#### Assignment:
Starting with the line containing "loss or damage" and going on through the end of the listing, reproduce those lines with "improv" swapped for "improvisation" and nothing else altered. Omit the pictures from your answer.

#### Record set:

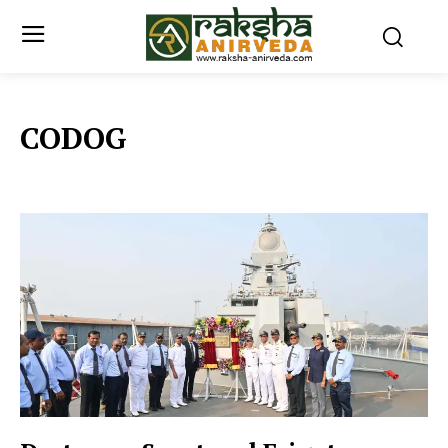
CODOG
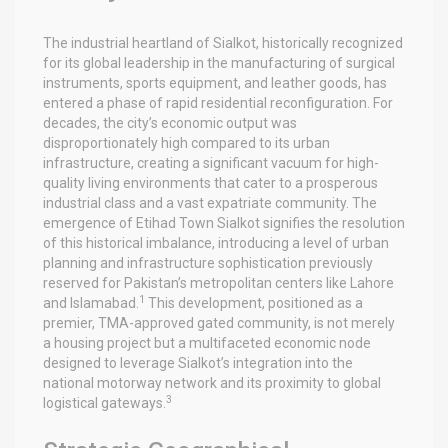
The industrial heartland of Sialkot, historically recognized
for its global leadership in the manufacturing of surgical
instruments, sports equipment, and leather goods, has
entered a phase of rapid residential reconfiguration. For
decades, the city’s economic output was
disproportionately high compared to its urban
infrastructure, creating a significant vacuum for high-
quality living environments that cater to a prosperous
industrial class and a vast expatriate community. The
emergence of Etihad Town Sialkot signifies the resolution
of this historical imbalance, introducing a level of urban
planning and infrastructure sophistication previously
reserved for Pakistan’s metropolitan centers like Lahore
1
and Islamabad.
This development, positioned as a
premier, TMA-approved gated community, is not merely
a housing project but a multifaceted economic node
designed to leverage Sialkot’s integration into the
national motorway network and its proximity to global
3
logistical gateways.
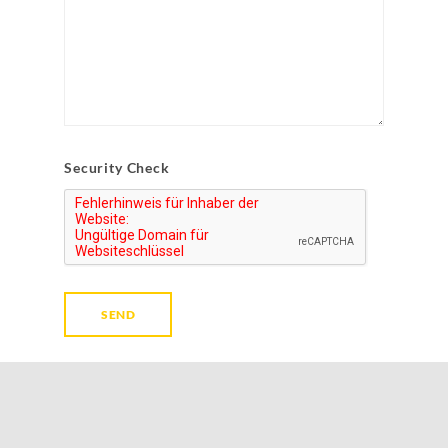
Security Check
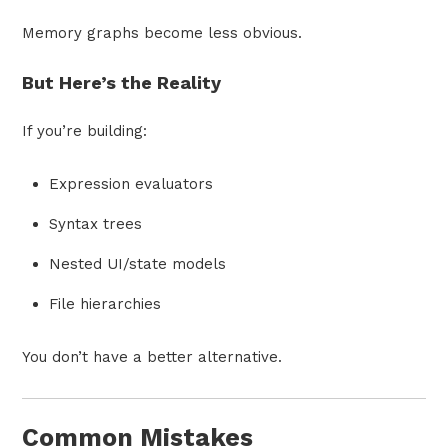
Memory graphs become less obvious.
But Here’s the Reality
If you’re building:
Expression evaluators
Syntax trees
Nested UI/state models
File hierarchies
You don’t have a better alternative.
Common Mistakes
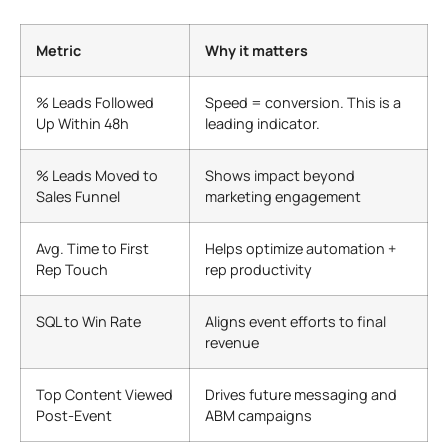
Metric
Why it matters
% Leads Followed
Speed = conversion. This is a
Up Within 48h
leading indicator.
% Leads Moved to
Shows impact beyond
Sales Funnel
marketing engagement
Avg. Time to First
Helps optimize automation +
Rep Touch
rep productivity
SQL to Win Rate
Aligns event efforts to final
revenue
Top Content Viewed
Drives future messaging and
Post-Event
ABM campaigns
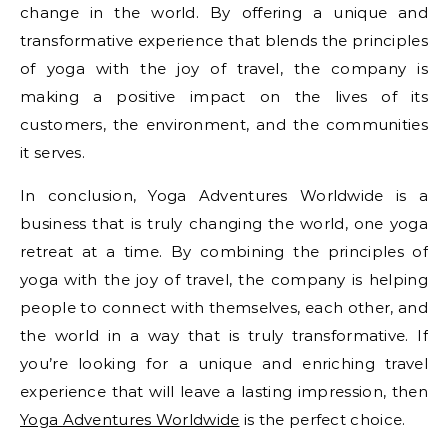
change in the world. By offering a unique and
transformative experience that blends the principles
of yoga with the joy of travel, the company is
making a positive impact on the lives of its
customers, the environment, and the communities
it serves.
In conclusion, Yoga Adventures Worldwide is a
business that is truly changing the world, one yoga
retreat at a time. By combining the principles of
yoga with the joy of travel, the company is helping
people to connect with themselves, each other, and
the world in a way that is truly transformative. If
you’re looking for a unique and enriching travel
experience that will leave a lasting impression, then
Yoga Adventures Worldwide
is the perfect choice.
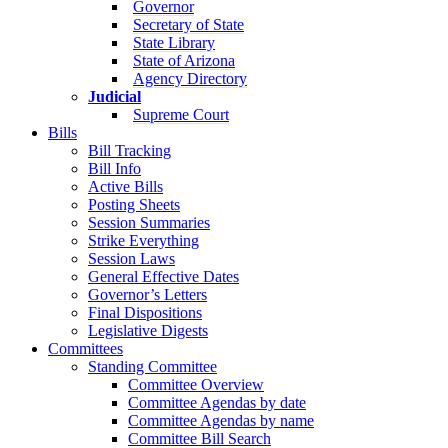
Governor
Secretary of State
State Library
State of Arizona
Agency Directory
Judicial
Supreme Court
Bills
Bill Tracking
Bill Info
Active Bills
Posting Sheets
Session Summaries
Strike Everything
Session Laws
General Effective Dates
Governor’s Letters
Final Dispositions
Legislative Digests
Committees
Standing Committee
Committee Overview
Committee Agendas by date
Committee Agendas by name
Committee Bill Search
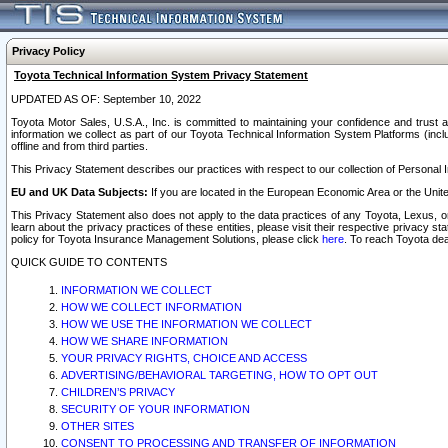
Privacy Policy
Toyota Technical Information System Privacy Statement
UPDATED AS OF: September 10, 2022
Toyota Motor Sales, U.S.A., Inc. is committed to maintaining your confidence and trust a
information we collect as part of our Toyota Technical Information System Platforms (inclu
offline and from third parties.
This Privacy Statement describes our practices with respect to our collection of Personal In
EU and UK Data Subjects:
If you are located in the European Economic Area or the Unite
This Privacy Statement also does not apply to the data practices of any Toyota, Lexus, or
learn about the privacy practices of these entities, please visit their respective privacy s
policy for Toyota Insurance Management Solutions, please click
here
. To reach Toyota dea
QUICK GUIDE TO CONTENTS
INFORMATION WE COLLECT
HOW WE COLLECT INFORMATION
HOW WE USE THE INFORMATION WE COLLECT
HOW WE SHARE INFORMATION
YOUR PRIVACY RIGHTS, CHOICE AND ACCESS
ADVERTISING/BEHAVIORAL TARGETING, HOW TO OPT OUT
CHILDREN’S PRIVACY
SECURITY OF YOUR INFORMATION
OTHER SITES
CONSENT TO PROCESSING AND TRANSFER OF INFORMATION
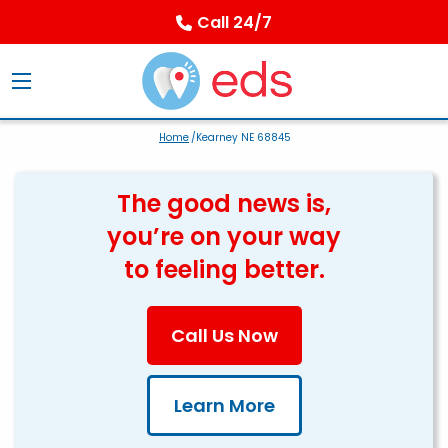
Call 24/7
Home
/Kearney NE 68845
The good news is,
you’re on your way
to feeling better.
Call Us Now
Learn More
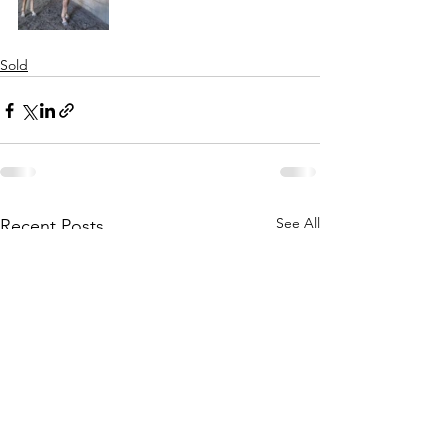
Sold
See All
Recent Posts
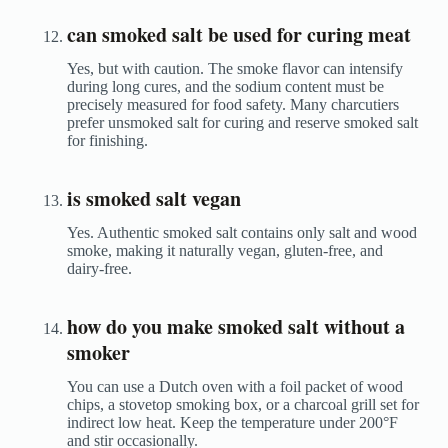
can smoked salt be used for curing meat
Yes, but with caution. The smoke flavor can intensify
during long cures, and the sodium content must be
precisely measured for food safety. Many charcutiers
prefer unsmoked salt for curing and reserve smoked salt
for finishing.
is smoked salt vegan
Yes. Authentic smoked salt contains only salt and wood
smoke, making it naturally vegan, gluten-free, and
dairy-free.
how do you make smoked salt without a
smoker
You can use a Dutch oven with a foil packet of wood
chips, a stovetop smoking box, or a charcoal grill set for
indirect low heat. Keep the temperature under 200°F
and stir occasionally.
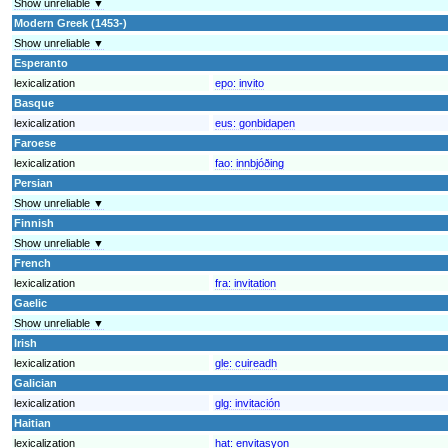
Show unreliable ▼
Modern Greek (1453-)
Show unreliable ▼
Esperanto
lexicalization
epo:
invito
Basque
lexicalization
eus:
gonbidapen
Faroese
lexicalization
fao:
innbjóðing
Persian
Show unreliable ▼
Finnish
Show unreliable ▼
French
lexicalization
fra:
invitation
Gaelic
Show unreliable ▼
Irish
lexicalization
gle:
cuireadh
Galician
lexicalization
glg:
invitación
Haitian
lexicalization
hat:
envitasyon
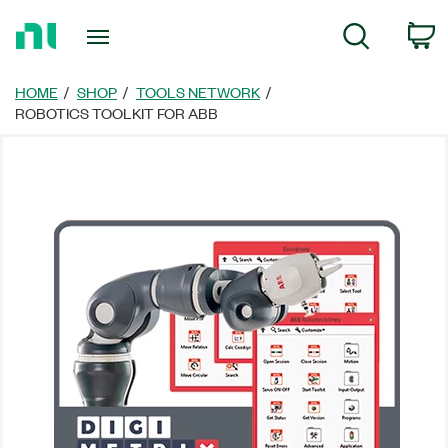
Return
C
Search
to
Home
Page
HOME
SHOP
TOOLS NETWORK
ROBOTICS TOOLKIT FOR ABB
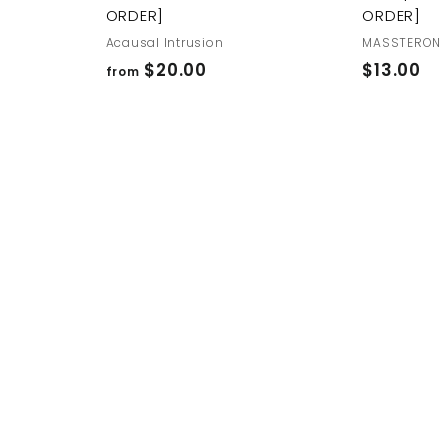
ORDER]
ORDER]
Acausal Intrusion
MASSTERON
f
$
$20.00
$13.00
from
r
1
o
3
m
.
$
0
2
0
0
.
0
0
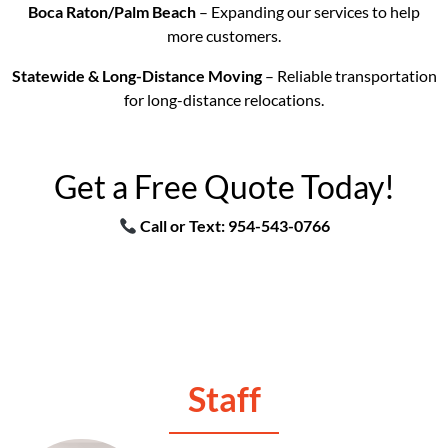
Boca Raton/Palm Beach
– Expanding our services to help
more customers.
Statewide & Long-Distance Moving
– Reliable transportation
for long-distance relocations.
Get a Free Quote Today!
Call or Text: 954-543-0766
Staff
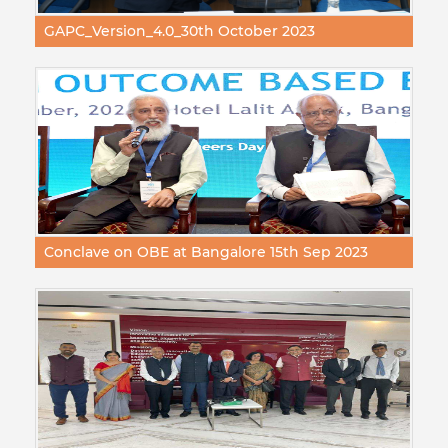
GAPC_Version_4.0_30th October 2023
Conclave on OBE at Bangalore 15th Sep 2023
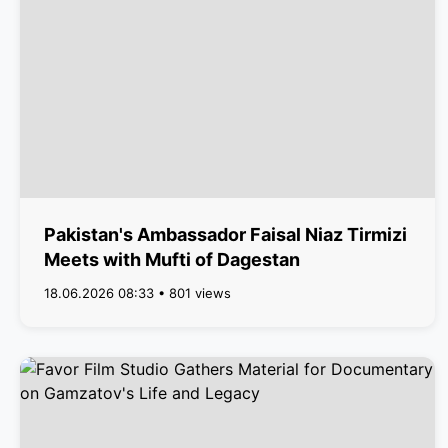
Pakistan's Ambassador Faisal Niaz Tirmizi
Meets with Mufti of Dagestan
18.06.2026 08:33 • 801 views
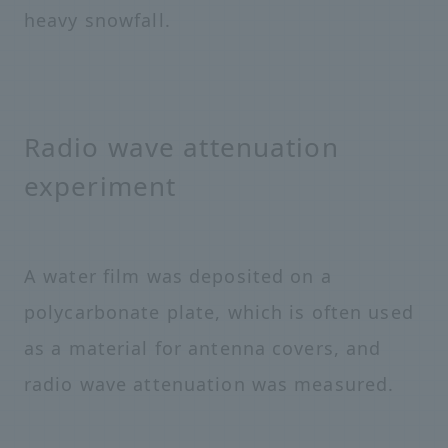
heavy snowfall.
Radio wave attenuation
experiment
A water film was deposited on a
polycarbonate plate, which is often used
as a material for antenna covers, and
radio wave attenuation was measured.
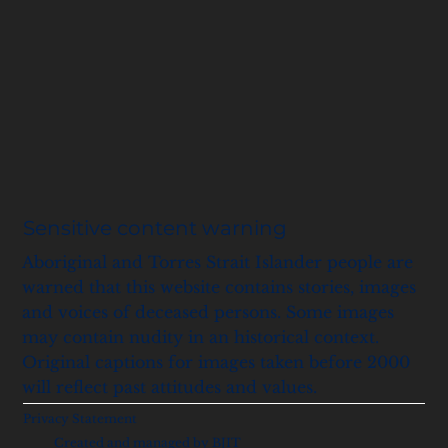
Sensitive content warning
Aboriginal and Torres Strait Islander people are
warned that this website contains stories, images
and voices of deceased persons. Some images
may contain nudity in an historical context.
Original captions for images taken before 2000
will reflect past attitudes and values.
Privacy Statement
Created and managed by BJIT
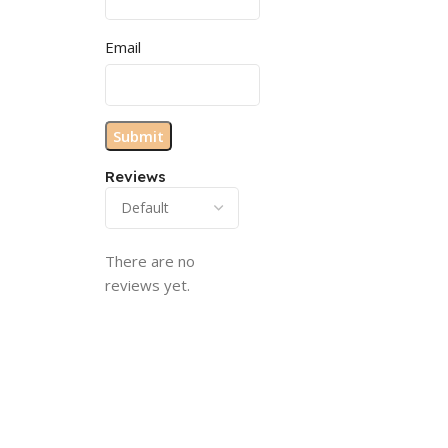
Email
Reviews
There are no
reviews yet.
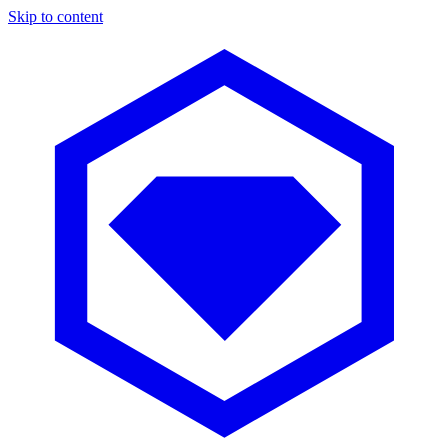
Skip to content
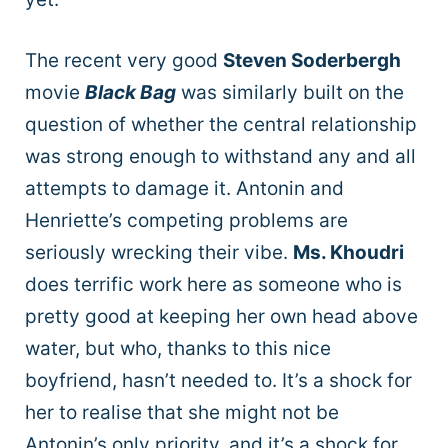
The recent very good
Steven Soderbergh
movie
Black Bag
was similarly built on the
question of whether the central relationship
was strong enough to withstand any and all
attempts to damage it. Antonin and
Henriette’s competing problems are
seriously wrecking their vibe.
Ms. Khoudri
does terrific work here as someone who is
pretty good at keeping her own head above
water, but who, thanks to this nice
boyfriend, hasn’t needed to. It’s a shock for
her to realise that she might not be
Antonin’s only priority, and it’s a shock for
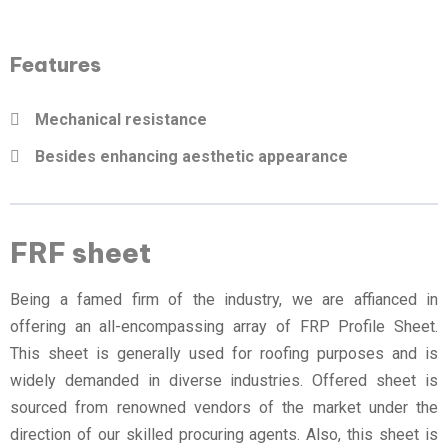
Features
Mechanical resistance
Besides enhancing aesthetic appearance
FRF sheet
Being a famed firm of the industry, we are affianced in
offering an all-encompassing array of FRP Profile Sheet.
This sheet is generally used for roofing purposes and is
widely demanded in diverse industries. Offered sheet is
sourced from renowned vendors of the market under the
direction of our skilled procuring agents. Also, this sheet is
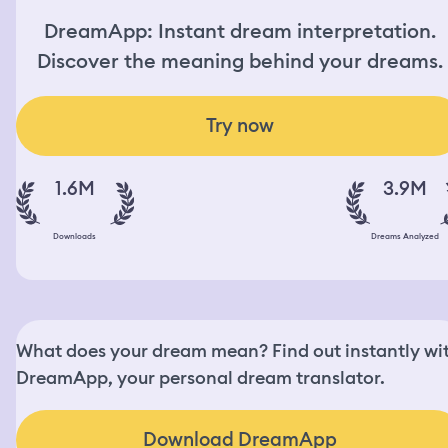
DreamApp: Instant dream interpretation.
Discover the meaning behind your dreams.
Try now
1.6M
3.9M
Downloads
Dreams Analyzed
What does your dream mean? Find out instantly wi
DreamApp, your personal dream translator.
Download DreamApp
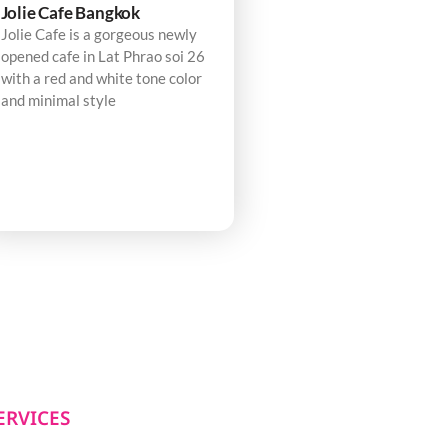
Jolie Cafe Bangkok
Jolie Cafe is a gorgeous newly
opened cafe in Lat Phrao soi 26
with a red and white tone color
and minimal style
ERVICES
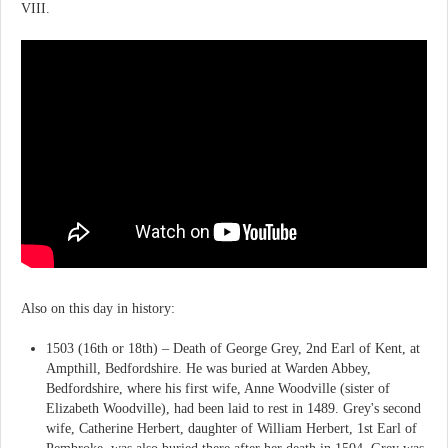
VIII.
Also on this day in history:
1503 (16th or 18th) – Death of George Grey, 2nd Earl of Kent, at
Ampthill, Bedfordshire. He was buried at Warden Abbey,
Bedfordshire, where his first wife, Anne Woodville (sister of
Elizabeth Woodville), had been laid to rest in 1489. Grey's second
wife, Catherine Herbert, daughter of William Herbert, 1st Earl of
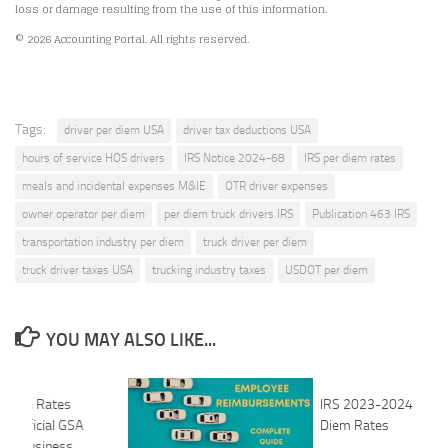
loss or damage resulting from the use of this information.
© 2026 Accounting Portal. All rights reserved.
Tags:
driver per diem USA
driver tax deductions USA
hours of service HOS drivers
IRS Notice 2024-68
IRS per diem rates
meals and incidental expenses M&IE
OTR driver expenses
owner operator per diem
per diem truck drivers IRS
Publication 463 IRS
transportation industry per diem
truck driver per diem
truck driver taxes USA
trucking industry taxes
USDOT per diem
YOU MAY ALSO LIKE...
r Diem Rates
IRS 2023-2024 Speci
 Official GSA
Diem Rates
U.S. Business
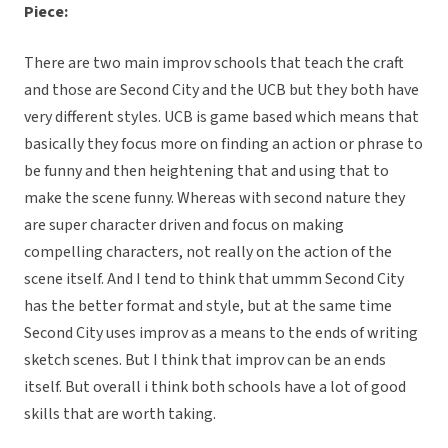
Piece:
There are two main improv schools that teach the craft
and those are Second City and the UCB but they both have
very different styles. UCB is game based which means that
basically they focus more on finding an action or phrase to
be funny and then heightening that and using that to
make the scene funny. Whereas with second nature they
are super character driven and focus on making
compelling characters, not really on the action of the
scene itself. And I tend to think that ummm Second City
has the better format and style, but at the same time
Second City uses improv as a means to the ends of writing
sketch scenes. But I think that improv can be an ends
itself. But overall i think both schools have a lot of good
skills that are worth taking.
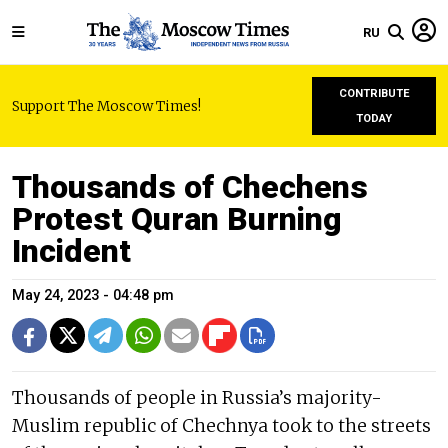
RU
CONTRIBUTE
Support The Moscow Times!
TODAY
Thousands of Chechens
Protest Quran Burning
Incident
May 24, 2023 - 04:48 pm
Thousands of people in Russia’s majority-
Muslim republic of Chechnya took to the streets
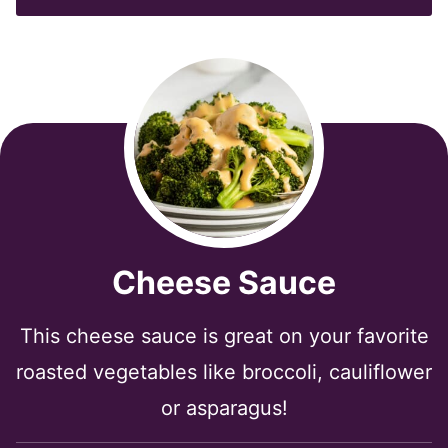
*
Cheese Sauce
This cheese sauce is great on your favorite
roasted vegetables like broccoli, cauliflower
or asparagus!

#### Result of this task:
loss or damage resulting from the use of this information.
© 2026 Accounting Portal. All rights reserved.
Tags:
driver per diem USA
driver tax deductions USA
hours of service HOS drivers
IRS Notice 2024-68
IRS per diem rates
meals and incidental expenses M&IE
OTR driver expenses
owner operator per diem
per diem truck drivers IRS
Publication 463 IRS
transportation industry per diem
truck driver per diem
truck driver taxes USA
trucking industry taxes
USDOT per diem
YOU MAY ALSO LIKE...
r Diem Rates
IRS 2023-2024 Speci
 Official GSA
Diem Rates
U.S. Business
Piece:
There are two main improvisation schools that teach the craft
and those are Second City and the UCB but they both have
very different styles. UCB is game based which means that
basically they focus more on finding an action or phrase to
be funny and then heightening that and using that to
make the scene funny. Whereas with second nature they
are super character driven and focus on making
compelling characters, not really on the action of the
scene itself. And I tend to think that ummm Second City
has the better format and style, but at the same time
Second City uses improvisation as a means to the ends of writing
sketch scenes. But I think that improvisation can be an ends
itself. But overall i think both schools have a lot of good
skills that are worth taking.
RU
CONTRIBUTE
Support The Moscow Times!
TODAY
Thousands of Chechens
Protest Quran Burning
Incident
May 24, 2023 - 04:48 pm
Thousands of people in Russia’s majority-
Muslim republic of Chechnya took to the streets
*
Cheese Sauce
This cheese sauce is great on your favorite
roasted vegetables like broccoli, cauliflower
or asparagus!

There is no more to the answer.